▶ [What is expected] Please reproduce each line of the data below as it stands.

[Stored data entries]
==*==

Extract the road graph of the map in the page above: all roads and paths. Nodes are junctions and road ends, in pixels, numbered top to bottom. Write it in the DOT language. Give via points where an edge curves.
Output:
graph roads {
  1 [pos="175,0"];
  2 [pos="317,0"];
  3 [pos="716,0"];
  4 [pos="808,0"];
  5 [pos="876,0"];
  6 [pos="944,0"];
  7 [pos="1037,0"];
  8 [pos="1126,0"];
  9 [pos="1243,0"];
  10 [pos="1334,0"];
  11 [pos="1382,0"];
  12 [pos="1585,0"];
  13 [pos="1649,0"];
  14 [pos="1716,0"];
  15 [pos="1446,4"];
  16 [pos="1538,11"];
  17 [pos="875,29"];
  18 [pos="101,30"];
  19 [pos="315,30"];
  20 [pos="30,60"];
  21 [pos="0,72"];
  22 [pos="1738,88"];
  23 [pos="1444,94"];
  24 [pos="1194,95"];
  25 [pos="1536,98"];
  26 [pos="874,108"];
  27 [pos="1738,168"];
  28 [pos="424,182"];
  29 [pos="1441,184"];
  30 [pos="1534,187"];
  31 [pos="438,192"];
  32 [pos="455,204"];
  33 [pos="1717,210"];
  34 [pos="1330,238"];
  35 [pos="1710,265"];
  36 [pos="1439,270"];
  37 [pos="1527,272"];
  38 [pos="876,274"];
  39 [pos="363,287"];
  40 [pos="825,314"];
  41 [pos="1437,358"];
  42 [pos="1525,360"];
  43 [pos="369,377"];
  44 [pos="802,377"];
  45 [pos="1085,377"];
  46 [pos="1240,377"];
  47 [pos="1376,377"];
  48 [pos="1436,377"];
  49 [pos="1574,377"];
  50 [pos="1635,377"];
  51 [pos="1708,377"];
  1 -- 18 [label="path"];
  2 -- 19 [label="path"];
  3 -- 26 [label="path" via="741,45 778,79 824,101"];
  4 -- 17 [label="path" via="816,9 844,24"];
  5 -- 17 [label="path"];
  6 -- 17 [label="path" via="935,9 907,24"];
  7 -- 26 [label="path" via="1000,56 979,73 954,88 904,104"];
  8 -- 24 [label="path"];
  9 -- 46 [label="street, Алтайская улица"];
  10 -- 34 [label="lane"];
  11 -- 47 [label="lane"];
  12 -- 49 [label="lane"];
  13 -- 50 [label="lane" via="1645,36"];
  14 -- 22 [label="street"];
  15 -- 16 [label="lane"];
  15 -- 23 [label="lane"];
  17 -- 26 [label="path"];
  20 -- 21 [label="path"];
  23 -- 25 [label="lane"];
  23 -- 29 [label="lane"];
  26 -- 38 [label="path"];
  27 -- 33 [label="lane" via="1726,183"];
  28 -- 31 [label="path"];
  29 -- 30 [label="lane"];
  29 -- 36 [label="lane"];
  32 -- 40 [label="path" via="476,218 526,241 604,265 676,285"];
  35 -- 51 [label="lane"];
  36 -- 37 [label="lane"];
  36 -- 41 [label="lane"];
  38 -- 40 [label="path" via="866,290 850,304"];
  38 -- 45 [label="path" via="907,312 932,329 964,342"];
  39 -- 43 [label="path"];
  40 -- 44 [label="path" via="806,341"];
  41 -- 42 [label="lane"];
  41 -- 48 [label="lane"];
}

==*==

▶ [Answer to the exercise]
Extract the road graph of the map in the page above: all roads and paths. Nodes are junctions and road ends, in pixels, numbered top to bottom. Write it in the DOT language. Give via points where an edge curves.
Output:
graph roads {
  1 [pos="175,0"];
  2 [pos="317,0"];
  3 [pos="716,0"];
  4 [pos="808,0"];
  5 [pos="876,0"];
  6 [pos="944,0"];
  7 [pos="1037,0"];
  8 [pos="1126,0"];
  9 [pos="1243,0"];
  10 [pos="1334,0"];
  11 [pos="1382,0"];
  12 [pos="1585,0"];
  13 [pos="1649,0"];
  14 [pos="1716,0"];
  15 [pos="1446,4"];
  16 [pos="1538,11"];
  17 [pos="875,29"];
  18 [pos="101,30"];
  19 [pos="315,30"];
  20 [pos="30,60"];
  21 [pos="0,72"];
  22 [pos="1738,88"];
  23 [pos="1444,94"];
  24 [pos="1194,95"];
  25 [pos="1536,98"];
  26 [pos="874,108"];
  27 [pos="1738,168"];
  28 [pos="424,182"];
  29 [pos="1441,184"];
  30 [pos="1534,187"];
  31 [pos="438,192"];
  32 [pos="455,204"];
  33 [pos="1717,210"];
  34 [pos="1330,238"];
  35 [pos="1710,265"];
  36 [pos="1439,270"];
  37 [pos="1527,272"];
  38 [pos="876,274"];
  39 [pos="363,287"];
  40 [pos="825,314"];
  41 [pos="1437,358"];
  42 [pos="1525,360"];
  43 [pos="369,377"];
  44 [pos="802,377"];
  45 [pos="1085,377"];
  46 [pos="1240,377"];
  47 [pos="1376,377"];
  48 [pos="1436,377"];
  49 [pos="1574,377"];
  50 [pos="1635,377"];
  51 [pos="1708,377"];
  1 -- 18 [label="path"];
  2 -- 19 [label="path"];
  3 -- 26 [label="path" via="741,45 778,79 824,101"];
  4 -- 17 [label="path" via="816,9 844,24"];
  5 -- 17 [label="path"];
  6 -- 17 [label="path" via="935,9 907,24"];
  7 -- 26 [label="path" via="1000,56 979,73 954,88 904,104"];
  8 -- 24 [label="path"];
  9 -- 46 [label="street, Алтайская улица"];
  10 -- 34 [label="lane"];
  11 -- 47 [label="lane"];
  12 -- 49 [label="lane"];
  13 -- 50 [label="lane" via="1645,36"];
  14 -- 22 [label="street"];
  15 -- 16 [label="lane"];
  15 -- 23 [label="lane"];
  17 -- 26 [label="path"];
  20 -- 21 [label="path"];
  23 -- 25 [label="lane"];
  23 -- 29 [label="lane"];
  26 -- 38 [label="path"];
  27 -- 33 [label="lane" via="1726,183"];
  28 -- 31 [label="path"];
  29 -- 30 [label="lane"];
  29 -- 36 [label="lane"];
  32 -- 40 [label="path" via="476,218 526,241 604,265 676,285"];
  35 -- 51 [label="lane"];
  36 -- 37 [label="lane"];
  36 -- 41 [label="lane"];
  38 -- 40 [label="path" via="866,290 850,304"];
  38 -- 45 [label="path" via="907,312 932,329 964,342"];
  39 -- 43 [label="path"];
  40 -- 44 [label="path" via="806,341"];
  41 -- 42 [label="lane"];
  41 -- 48 [label="lane"];
}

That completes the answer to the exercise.